Texte fourni:
__________________________________________________
C     Reprise de l’analyse de la sensation (183-b)

Il faut maintenant s’intéresser à ceux qui défendent l’universelle immobilité. Après l’hommage à Parménide, la discussion reprend sur « la science, c’est la sensation. » La discussion grammaticale « voyons nous par les yeux ou avec les yeux ? » va faire émerger une nouvelle question : quelle est l’unité du sujet percevant ? Si nous percevons avec les yeux, ce sont les yeux qui voient, et les oreilles qui entendent mais sans lien. Il est donc préférable de supposer un centre unitaire vers lequel convergent les sensations. Autrement dit, nous percevons avec notre âme au moyen des organes des sens. (cf. 185-e)
Socrate poursuit son enquête en montrant qu’on doit séparer sensation et réalité ou utilité, c'est-à-dire ce que nous ressentons immédiatement  et ce que dont nous apprenons à juger avec l’expérience.
Conséquence : « dans les impressions, il n’y a pas science ; c’est dans le calcul auquel on les soumet conjointement qu’il y en a. Car réalité et vérité, c’est là à ce qu’il semble qu’il est possible d’avoir un contact avec elles : du côté des impressions, c’est impossible. » (186-d)

4       Le savoir, c’est l’opinion vraie (187-a)

186-e : « il n’y a pas d’éventualité que science et sensation soient la même chose. » L’échec de la première définition a cependant donné la voie d’une nouvelle recherche : « sous le nom que porte l’âme quand, ne faisant appel qu’à elle-même, elle a affaire elle-même aux réalités ».
Cet état, c’est « juger » au sens d’avoir une opinion (et non au sens de discriminer). C’est l’équivalent pour l’âme de ce qu’est sentir pour le corps.
Or il y a des opinions vraies et des opinions fausses.
à nouvelle proposition : le savoir, c’est l’opinion vraie.
Mais cette définition pose immédiatement la question du jugement faux (ce qu’on sous-entend si on dit le savoir, c’est le jugement vrai ou l’opinion vraie puisqu’on ne peut pas dire seulement « le savoir c’est l’opinion !)
__________________________________________________
Entrées listées:
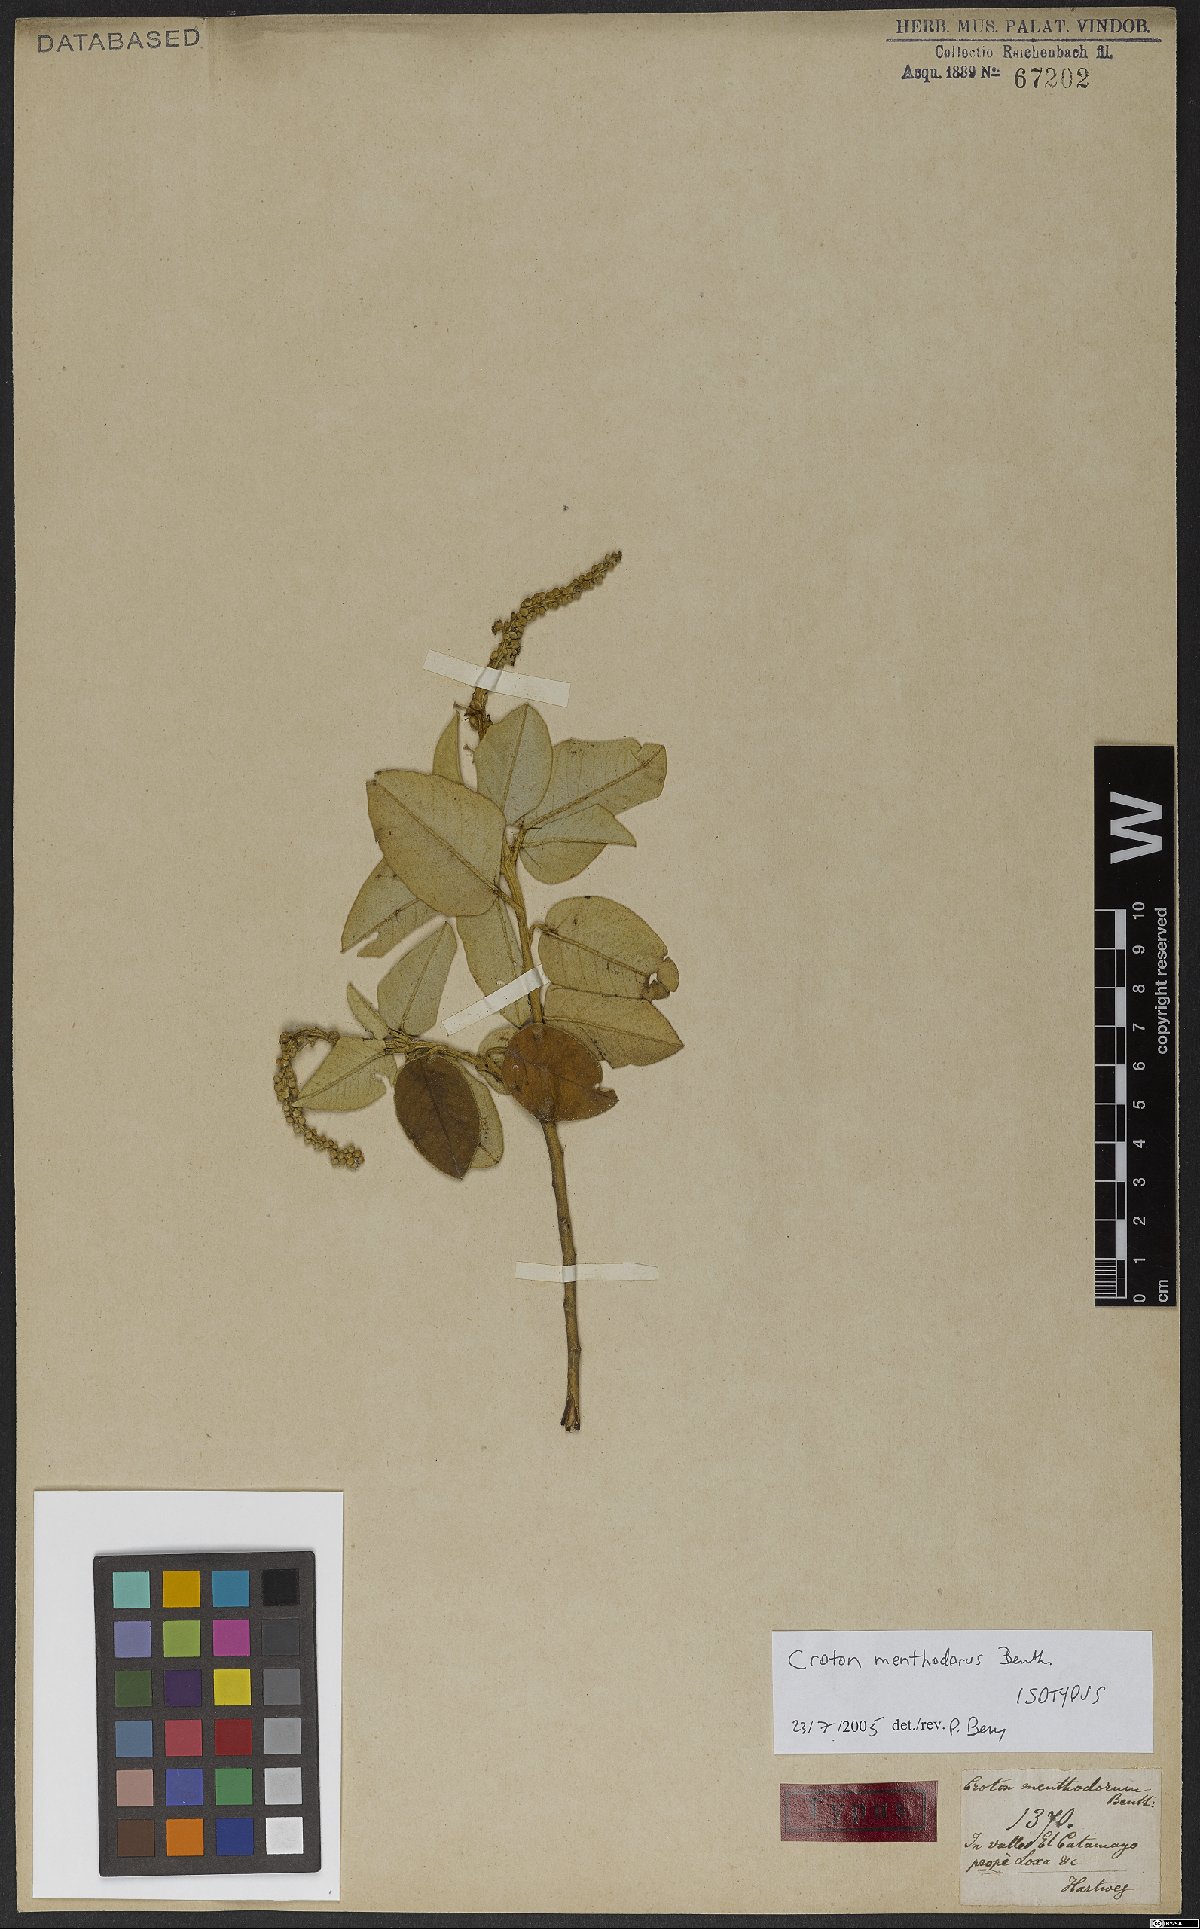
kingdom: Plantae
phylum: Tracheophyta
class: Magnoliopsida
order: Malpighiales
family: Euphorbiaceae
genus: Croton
__________________________________________________
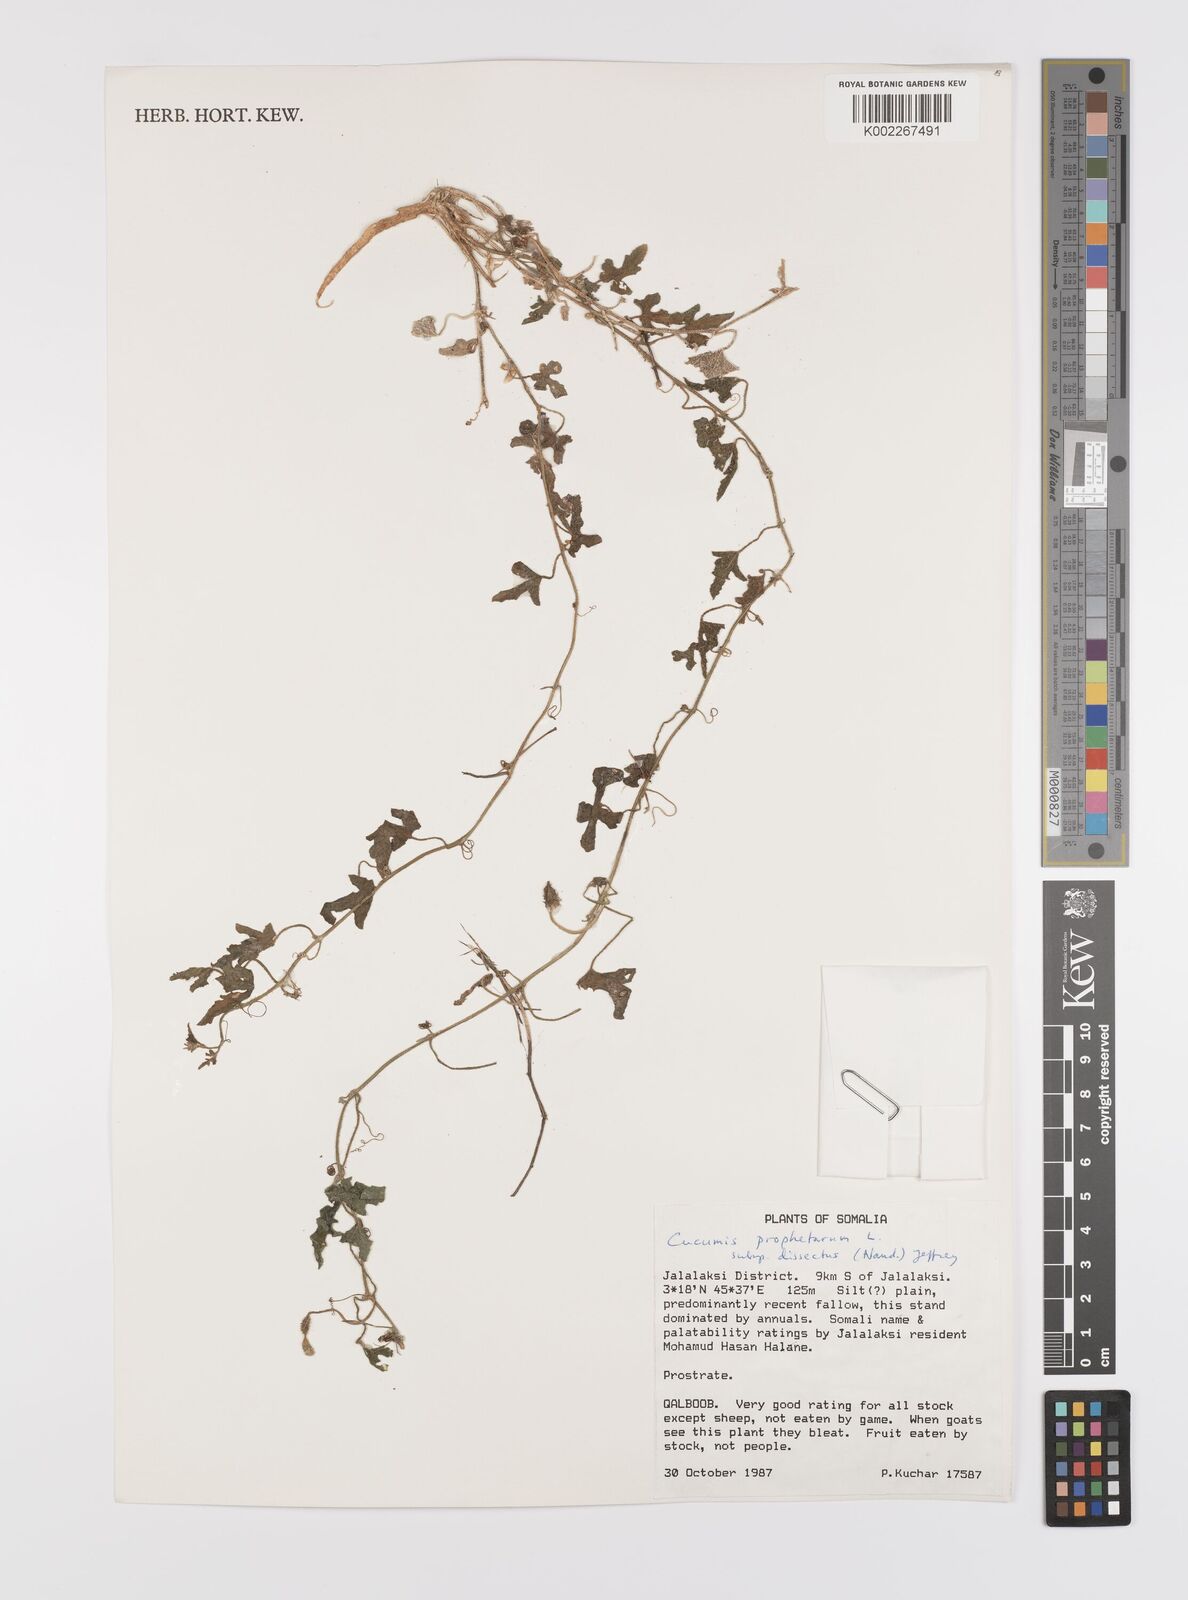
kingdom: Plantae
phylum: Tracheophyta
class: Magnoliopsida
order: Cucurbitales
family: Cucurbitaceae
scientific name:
__________________________________________________
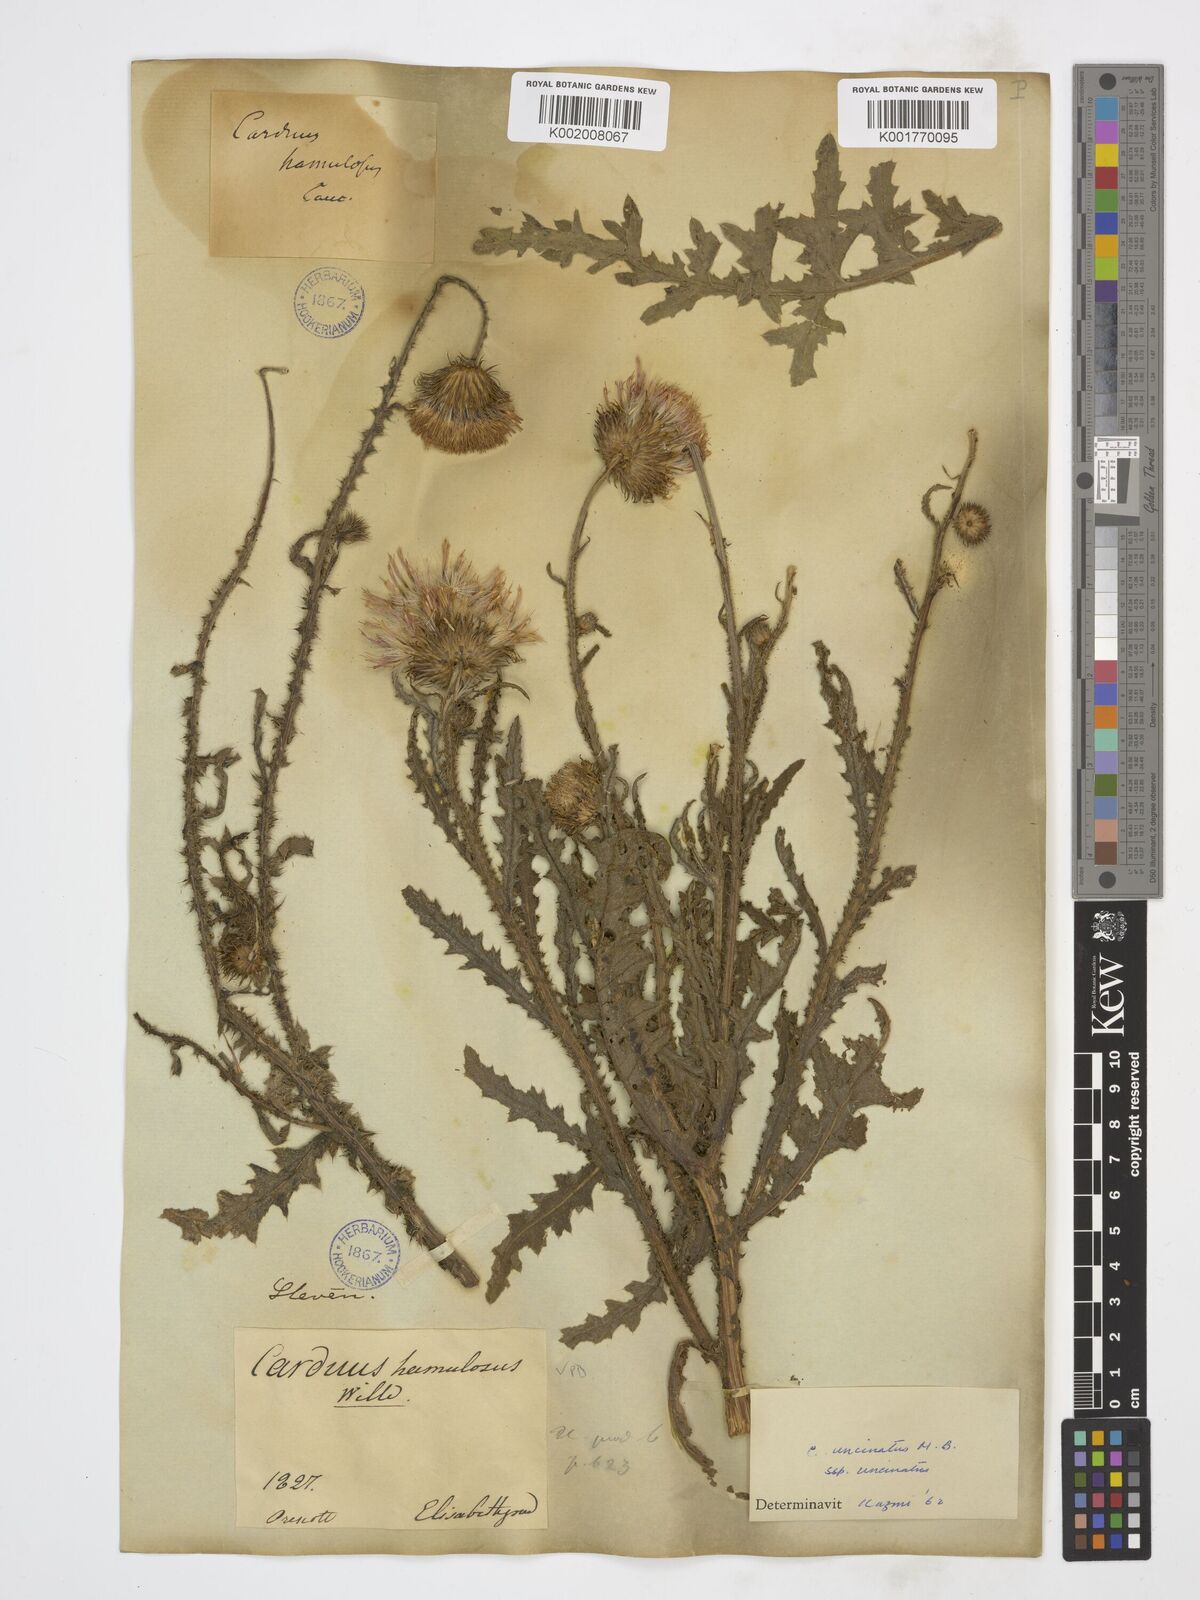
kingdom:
__________________________________________________
Consigne: Poursuivez le texte sur la définition du savoir en reprenant juste après sa dernière phrase. La liste n'a aucun lien avec le texte.

Réponse:
I               Le jugement faux est inconcevable (187-d)

A      Au point de vue du sujet (188-a)

Il s’agit de discuter pour savoir si opinion vraie/ opinion fausse coïncident avec savoir/ ne pas savoir.
Celui qui a une opinion a une opinion soit de quelque chose qu’il sait, soit de quelque chose qu’il ne sait pas.
1.       Or il est impossible quand on sait de ne pas savoir… et réciproquement.
2.       Celui qui sait X, sait en même temps que ce n’est pas Y qu’il connaît aussi.
3.       Celui qui ne sait ni X ni Y ne peut en former aucune opinion.
4.       Celui qui X ne peut croire qu’il ne sait pas X et celui qui ne sait pas X ne peut croire qu’il sait X.
Ce qu’on sait, on ne peut pas croire que c’est ce qu’on ne sait pas !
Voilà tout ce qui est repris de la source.